The taste of Quan
To the unacquainted, the signage “Quan” may seem like a Chinese name at first glance or even sound as a Spanish word. Asked for the meaning, Chole Cuenca-Chua, the one-half of the mother-daughter tandem that formed this famous native food delicacy brand, said that it simply stood as how it’s used in Filipino parlance.
The word “kwan” is commonly uttered instantaneously by Filipinos when an exact thought or idea escapes one’s memory. It can replace a noun, an adjective, a verb, an adverb… you name it! “Ang kwan ni kwan nag-kwan” (The kwan of kwan had kwan) sounds vague but you’d be surprised how Filipinos can let the conversation flow handsomely despite the widespread use of this substitute word.
Chole admitted that their greatest Waterloo is crafting a name for its products, most especially for its food shop. No amount of brainstorming could pinpoint them to the right name so “kwan” easily came to mind. To make it more attractive, they spelled their brand as Q-U-A-N.
As it turned out, this was the brightest idea after all. Quan became a catchy brand and anecdote after anecdote spread in Bacolod like wildfire. “Where are you heading?” one would ask. The answer “to Quan” gets people confused, irritated, puzzled and mystified. Others found the humor at such reply and used this circumstance to tease the interrogator even more.
Established in the 1980’s, Quan has become a Bacolod fixture that it eventually branched out to Quezon City. So, when it comes to delicious and quality-made native delicacies, Quan is the definite answer.
It is such a fortunate thing that the venue of my first meeting with the Negrense Blogging Society, Inc. (NBSI) was held in Quan-La Salle Avenue, with no less than Chole herself and her mom Agnes Cuenca present to host this intimate gathering. There we heard first-hand the various stories behind the colorful history of Quan.

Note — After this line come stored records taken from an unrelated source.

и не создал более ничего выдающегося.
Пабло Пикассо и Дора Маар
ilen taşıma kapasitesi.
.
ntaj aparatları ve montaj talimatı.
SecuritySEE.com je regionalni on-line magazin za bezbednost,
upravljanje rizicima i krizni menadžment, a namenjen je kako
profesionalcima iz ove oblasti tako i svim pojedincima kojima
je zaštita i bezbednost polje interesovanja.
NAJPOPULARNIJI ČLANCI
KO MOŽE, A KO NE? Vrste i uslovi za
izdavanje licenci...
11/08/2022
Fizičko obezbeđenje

As soon as I arrived and was introduced to all present, Chole handed me a copy of “Tita’s Book of Favorite Recipes”. It is a compilation of the recipes of Conchita Cuenca, or Tita Conchita, a culinary legend of Bacolod.

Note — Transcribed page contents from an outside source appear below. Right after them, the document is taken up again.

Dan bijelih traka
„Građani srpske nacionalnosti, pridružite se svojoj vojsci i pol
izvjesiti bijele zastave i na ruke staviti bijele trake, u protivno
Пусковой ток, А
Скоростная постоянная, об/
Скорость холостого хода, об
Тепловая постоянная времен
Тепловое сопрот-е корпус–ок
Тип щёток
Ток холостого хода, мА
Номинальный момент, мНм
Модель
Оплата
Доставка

At one corner, I spotted an assortment of Filipino delicacies prepared on the table — dinuguan (pig’s blood soup) and puto, palabok, napoleones, cassava cake, alupi, some cupcakes (turned out they were brazo de mercedes cupcakes), and a Christmas cherry cake. While waiting for the others to arrive, we took the opportunity to take photos of the food that we would be feasting on.
And while taking pictures, getting our food, and having our fill, we listened to Agnes Cuenca telling us how she came up with the putopao, a food she invented and coined but couldn’t claim for trademark.
I wanted to go back to the table for another serving, so I could also try the sausage roll and the guava cupcake, but I was really stuffed with all the food I ate. I sneaked at the store’s display and bought my favorite Filipino delicacy, the inday-inday or the Tagalog’s version of palitaw. When I returned to the table, I was surprised to find that we were all given a Christmas cherry cake and a box of napoleones. So I took the taste of Quan home to share with my family.
When you happen to be in Bacolod, know that Quan is a proper name. Common as it may sound, it is a unique restaurant in a city where food and sweets abound.